A special computer program accompanied the AHS, designed for State Handicappers to enter all competition results, assuming the players handicaps would change automatically. Unfortunately, the program did not work as planned, and at the 2006 ACA annual dinner in Adelaide the ACA President Gary Fox admitted that the proposed “Australiawide handicap recording system” had failed, and he suggested that “the states should do their own thing”.
The Queensland System
Following this encouragement from the ACA President ,we adopted the NZ system, with other suggested improvements put forward by the Qld players. Firstly a new more readable card was produced, indicating no loss of points for 4th Division players when they lost a game, and allowed a loss of only half the points for 3rd Division players.
Players were not happy giving two bisques for a single step in a handicap game. To solve the problem, the Sunshine Coast Region abandoned the handicaps and adopted their own “step system”, assuming one bisque per step, while the Gold Coast Region refused to play pennants for nearly two years (2004 to 2005). The solution came with a request from this Region to reinstate the odd number,13, 15, 17, 19, which actually has no effect on the rise and fall of the index.
Queensland Computerised Handicapping
In 2005 a Qld programmer (Mike Finch) wrote a program to automatically change the player’s handicap as the tournament results were fed in for analysis. Although it duplicated the card results, it allowed the H&S to publish a competitors ranking system on the CAQ web site for all players to see. The ranking system was updated quarterly. It was programmed to operate on the ACA or the CAQ card. Although the CAQ card has some additional information, every index number on the ACA card is shown on the CAQ card unaltered.
Abolition of the Qld System
In early 2008 the CAQ President, without any consultation with the H&S, or the competitive players, and without MC approval, abolished the Qld handicapping system, on the unproven assumption that the 1st and 2nd Division player’s handicaps would be seriously affected. This assumption was later proven to be untrue. The Qld players were not happy with the change.
Comparison of the ACA and the QLD Card
To prove that the changes to the 4th and 3rd Division player’s handicaps did not affect the 2nd and 1st Division handicaps, the same games were analysed over a six month period using the ACA and the Qld system.

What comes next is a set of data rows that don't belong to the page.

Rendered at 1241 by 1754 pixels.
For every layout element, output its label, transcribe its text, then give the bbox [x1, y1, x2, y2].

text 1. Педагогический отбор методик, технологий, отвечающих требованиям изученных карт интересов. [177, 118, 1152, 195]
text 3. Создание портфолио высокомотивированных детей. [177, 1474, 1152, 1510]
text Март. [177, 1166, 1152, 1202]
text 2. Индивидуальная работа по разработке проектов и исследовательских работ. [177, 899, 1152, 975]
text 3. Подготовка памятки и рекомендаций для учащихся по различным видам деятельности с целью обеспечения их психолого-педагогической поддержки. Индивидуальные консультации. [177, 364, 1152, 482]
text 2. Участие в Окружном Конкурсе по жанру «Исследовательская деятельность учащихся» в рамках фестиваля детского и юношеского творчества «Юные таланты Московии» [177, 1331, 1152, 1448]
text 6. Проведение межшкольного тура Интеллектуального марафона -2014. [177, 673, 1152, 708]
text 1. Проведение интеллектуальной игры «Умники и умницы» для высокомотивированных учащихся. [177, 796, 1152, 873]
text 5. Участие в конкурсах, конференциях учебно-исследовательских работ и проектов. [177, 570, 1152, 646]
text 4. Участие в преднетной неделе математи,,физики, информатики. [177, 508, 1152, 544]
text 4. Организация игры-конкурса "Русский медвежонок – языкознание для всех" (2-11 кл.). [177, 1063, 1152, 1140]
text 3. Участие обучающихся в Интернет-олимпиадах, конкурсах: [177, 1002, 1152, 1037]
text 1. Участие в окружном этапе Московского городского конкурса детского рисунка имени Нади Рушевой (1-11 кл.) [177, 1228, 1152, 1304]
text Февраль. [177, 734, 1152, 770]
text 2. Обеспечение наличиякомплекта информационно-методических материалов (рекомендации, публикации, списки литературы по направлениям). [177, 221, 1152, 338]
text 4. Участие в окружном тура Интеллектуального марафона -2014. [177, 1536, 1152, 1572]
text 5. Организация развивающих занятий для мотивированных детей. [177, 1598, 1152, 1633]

This analysis, based on real games, proves all of the system claims.
MAY to JULY 2008
(242 match players — 22 tournaments — 1055 games)
ACA CARD QLD CARD
DIV 4 77 67 ACA card did not move any players to Div 3
DIV 3 72 79 Qld card automatically moved 12 players to Div 3
DIV 2 60 63 Qld card caused minimal effect on 2nd and 1st Div
DIV 1 33 33 Div 1 unchanged
TOTAL 242 242
AUGUST to OCTOBER 2008
(270 match players — 27 tournaments — 597 games)
ACA CARD QLD CARD
DIV 4 86 78 ACA card did not move any players to Div 3
DIV 3 79 87 Qld card automatically moved 9 players to 3rd Div
Div 2 68 69 Qld card caused minimal effect on 2nd and 1st Div
DIV 1 37 36 Div 1 had minimal change
TOTAL 270 270
The current Queensland Handicap Card
When new players register with the CAQ they have to be given a handicap and index so that they can be entered into the Qld computerised system. Competitive or match players need a card to record index or handicap changes after each game, however, social or non-competitive players do not need a card, but they are given a starting handicap of 20 – 950. When they enter a competition their handicap becomes 18 -1000, unless the club captain assigns a lower handicap to suit their ability. The current QUEENSLAND HANDICAP CARD, is designed mainly to help and encourage the 3rd and 4th Div players, in handicap and level play tournaments.